* [Exercise objective]:
Reproduce, exactly and in full, the lines from the one with "left back paw: (452, 227)" through the one with "nose: (345, 213)" in the data below; drop pictures.

* [Records to use]:
══════════════════════════════
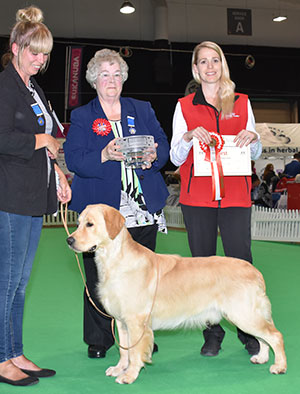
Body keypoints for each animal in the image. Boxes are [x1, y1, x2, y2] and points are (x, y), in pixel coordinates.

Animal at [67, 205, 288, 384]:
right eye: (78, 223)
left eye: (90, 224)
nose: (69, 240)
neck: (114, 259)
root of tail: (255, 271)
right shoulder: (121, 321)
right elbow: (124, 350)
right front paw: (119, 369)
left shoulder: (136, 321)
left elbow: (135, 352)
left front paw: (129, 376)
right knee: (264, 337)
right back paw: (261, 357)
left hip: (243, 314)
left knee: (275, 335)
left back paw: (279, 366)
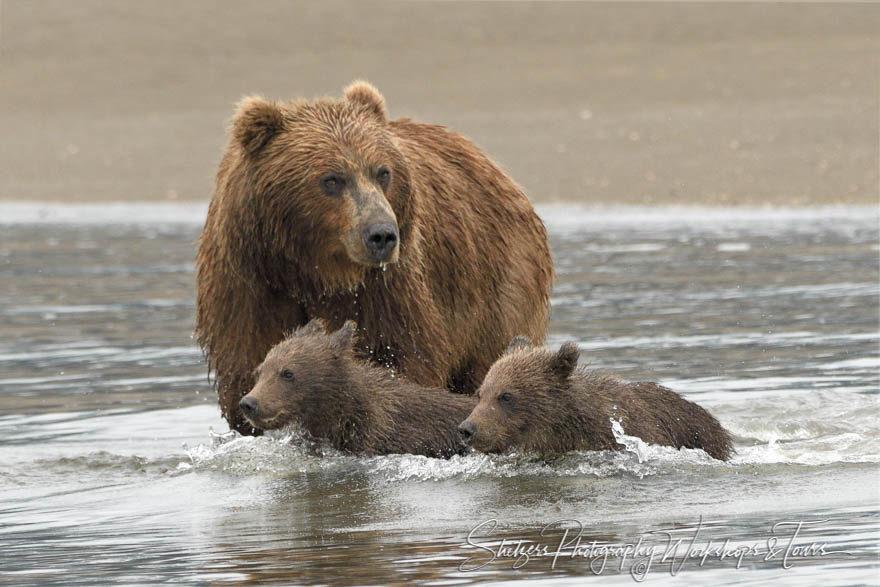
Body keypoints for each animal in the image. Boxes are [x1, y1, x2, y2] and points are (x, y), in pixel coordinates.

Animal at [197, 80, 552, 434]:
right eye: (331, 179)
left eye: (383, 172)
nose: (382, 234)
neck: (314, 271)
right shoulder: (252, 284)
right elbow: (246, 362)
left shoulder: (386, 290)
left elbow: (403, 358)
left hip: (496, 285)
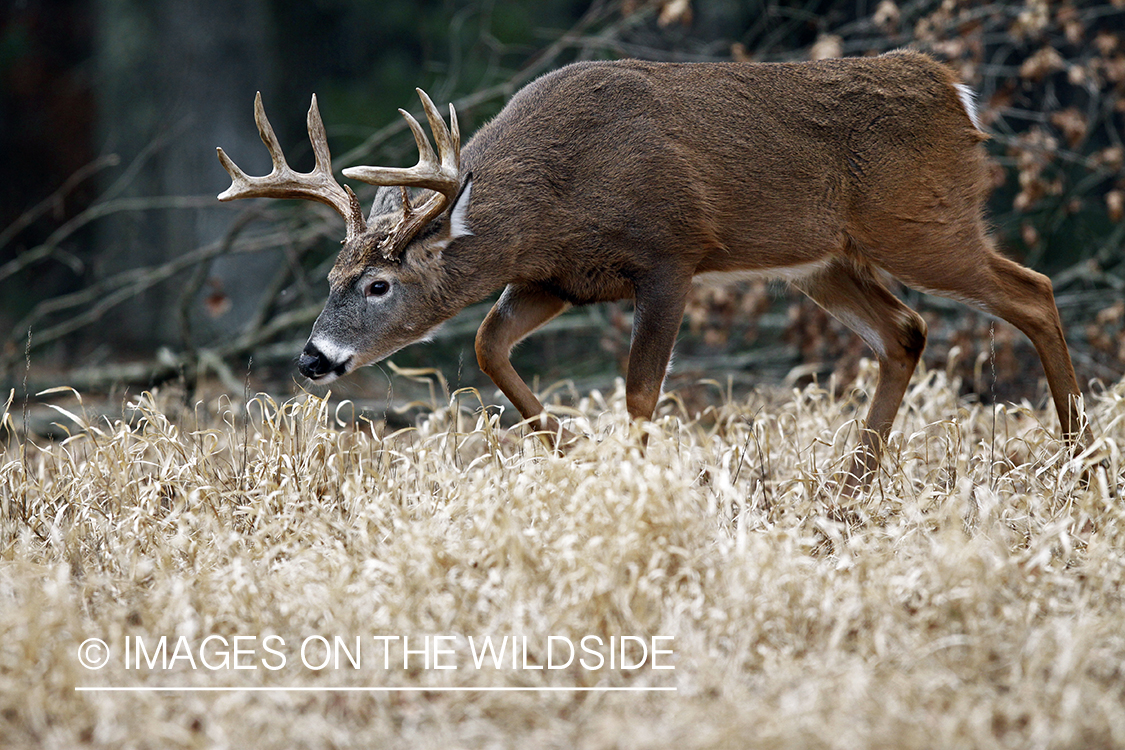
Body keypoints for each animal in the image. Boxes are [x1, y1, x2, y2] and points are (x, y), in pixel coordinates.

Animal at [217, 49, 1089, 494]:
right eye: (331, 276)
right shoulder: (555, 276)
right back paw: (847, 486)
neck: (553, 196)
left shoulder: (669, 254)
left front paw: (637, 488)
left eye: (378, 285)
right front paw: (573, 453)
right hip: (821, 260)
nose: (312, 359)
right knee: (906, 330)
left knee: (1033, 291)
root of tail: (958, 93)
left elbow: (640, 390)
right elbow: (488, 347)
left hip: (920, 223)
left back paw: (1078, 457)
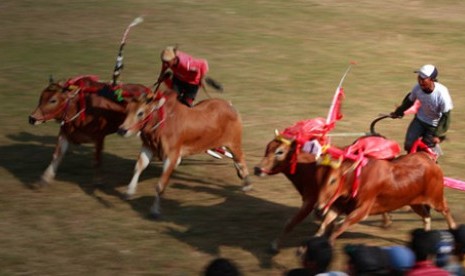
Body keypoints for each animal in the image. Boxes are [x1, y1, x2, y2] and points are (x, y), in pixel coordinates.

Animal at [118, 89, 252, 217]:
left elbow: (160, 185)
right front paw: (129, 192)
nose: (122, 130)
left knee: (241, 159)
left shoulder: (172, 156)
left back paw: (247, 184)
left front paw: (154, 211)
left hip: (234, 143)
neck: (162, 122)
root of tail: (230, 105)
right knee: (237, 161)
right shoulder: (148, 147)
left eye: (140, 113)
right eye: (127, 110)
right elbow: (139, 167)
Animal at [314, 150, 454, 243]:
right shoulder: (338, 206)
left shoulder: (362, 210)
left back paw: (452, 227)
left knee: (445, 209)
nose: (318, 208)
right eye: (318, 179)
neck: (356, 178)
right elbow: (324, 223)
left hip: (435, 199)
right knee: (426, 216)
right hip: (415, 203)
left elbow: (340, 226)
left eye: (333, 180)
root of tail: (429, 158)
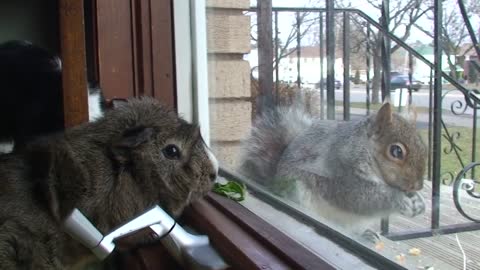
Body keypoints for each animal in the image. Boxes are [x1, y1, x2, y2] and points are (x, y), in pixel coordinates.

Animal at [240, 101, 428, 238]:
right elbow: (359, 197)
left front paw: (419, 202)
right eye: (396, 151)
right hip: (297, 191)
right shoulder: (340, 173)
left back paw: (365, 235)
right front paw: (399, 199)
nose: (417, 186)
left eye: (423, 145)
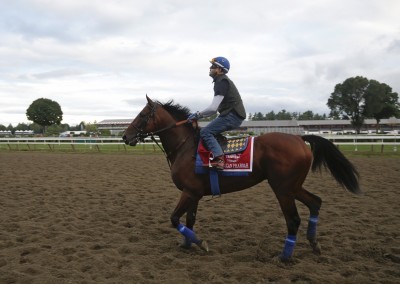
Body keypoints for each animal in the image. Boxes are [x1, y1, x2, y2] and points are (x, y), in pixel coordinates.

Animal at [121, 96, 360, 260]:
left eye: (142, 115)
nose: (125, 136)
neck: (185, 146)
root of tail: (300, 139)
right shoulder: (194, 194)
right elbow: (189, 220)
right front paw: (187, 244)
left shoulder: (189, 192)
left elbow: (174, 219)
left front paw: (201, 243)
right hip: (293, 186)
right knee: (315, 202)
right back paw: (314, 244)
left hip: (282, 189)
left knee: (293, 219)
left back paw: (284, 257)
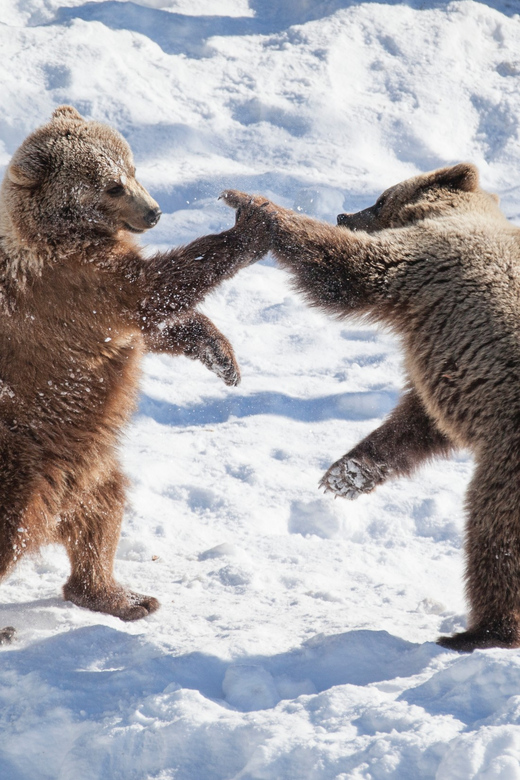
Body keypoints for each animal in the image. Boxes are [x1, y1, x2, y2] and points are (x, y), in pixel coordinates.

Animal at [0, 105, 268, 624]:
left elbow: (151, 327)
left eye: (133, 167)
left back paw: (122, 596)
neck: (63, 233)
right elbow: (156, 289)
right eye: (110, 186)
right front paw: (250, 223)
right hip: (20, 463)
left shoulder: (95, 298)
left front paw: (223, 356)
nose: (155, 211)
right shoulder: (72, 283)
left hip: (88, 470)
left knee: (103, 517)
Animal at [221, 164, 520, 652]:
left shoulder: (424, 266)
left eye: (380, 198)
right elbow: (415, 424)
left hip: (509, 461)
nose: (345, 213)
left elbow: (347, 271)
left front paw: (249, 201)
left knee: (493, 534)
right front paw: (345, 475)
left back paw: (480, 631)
══════════════════════════════
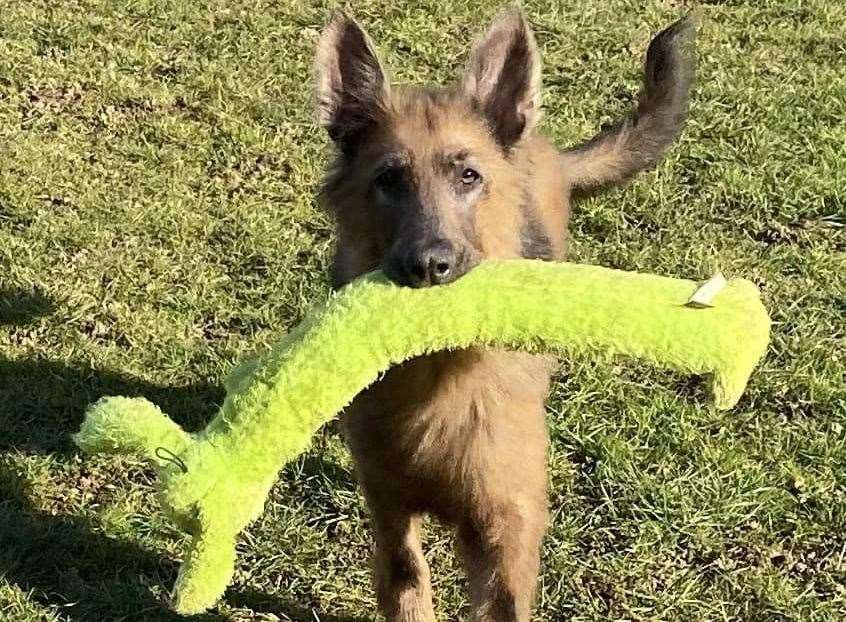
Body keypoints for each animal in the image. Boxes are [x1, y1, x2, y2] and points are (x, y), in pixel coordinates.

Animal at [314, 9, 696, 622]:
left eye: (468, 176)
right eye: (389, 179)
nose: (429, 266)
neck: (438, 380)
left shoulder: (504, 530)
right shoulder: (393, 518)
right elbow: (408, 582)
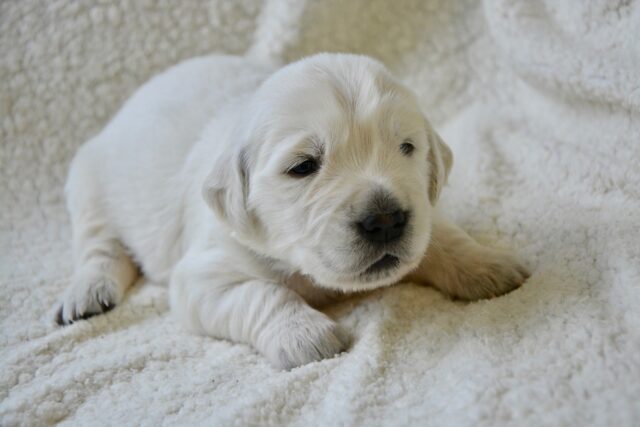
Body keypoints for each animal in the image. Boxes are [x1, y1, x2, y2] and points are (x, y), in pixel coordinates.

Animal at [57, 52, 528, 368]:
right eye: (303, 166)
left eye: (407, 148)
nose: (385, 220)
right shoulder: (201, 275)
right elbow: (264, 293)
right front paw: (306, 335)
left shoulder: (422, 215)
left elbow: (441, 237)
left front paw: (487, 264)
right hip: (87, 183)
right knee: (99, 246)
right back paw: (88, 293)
══════════════════════════════
* [Task output]:
left back paw: (452, 227)
left knee: (445, 209)
nose: (318, 208)
right eye: (318, 179)
neck: (356, 178)
right elbow: (324, 223)
left hip: (435, 199)
right knee: (426, 216)
right hip: (415, 203)
left elbow: (340, 226)
left eye: (333, 180)
root of tail: (429, 158)
Body keypoints for each animal in the image. Boxes are [x1, y1, x2, y2] and points are (x, y), in pixel coordinates.

Animal at [240, 101, 428, 238]:
right elbow: (359, 197)
left front paw: (419, 202)
right eye: (396, 151)
right hip: (297, 191)
right shoulder: (340, 173)
left back paw: (365, 235)
right front paw: (399, 199)
nose: (417, 186)
left eye: (423, 145)
Body keypoints for each animal in the image. Boxes are [x1, y1, x2, y2] and points are (x, y), in pixel coordinates.

Animal at [121, 96, 360, 260]:
left eye: (142, 115)
nose: (125, 136)
neck: (185, 146)
root of tail: (300, 139)
right shoulder: (194, 194)
right elbow: (189, 220)
right front paw: (187, 244)
left shoulder: (189, 192)
left elbow: (174, 219)
left front paw: (201, 243)
right hip: (293, 186)
right knee: (315, 202)
right back paw: (314, 244)
left hip: (282, 189)
left knee: (293, 219)
left back paw: (284, 257)
Body keypoints for each animal in the image. Boxes are [x1, y1, x2, y2] and points are (x, y), in pixel coordinates.

Animal at [0, 105, 268, 624]:
left elbow: (151, 327)
left eye: (133, 167)
left back paw: (122, 596)
neck: (63, 233)
right elbow: (156, 289)
right eye: (110, 186)
right front paw: (250, 223)
right hip: (20, 463)
left shoulder: (95, 298)
left front paw: (223, 356)
nose: (155, 211)
right shoulder: (72, 283)
left hip: (88, 470)
left knee: (103, 517)
Animal at [221, 164, 520, 652]:
left shoulder: (424, 266)
left eye: (380, 198)
right elbow: (415, 424)
left hip: (509, 461)
nose: (345, 213)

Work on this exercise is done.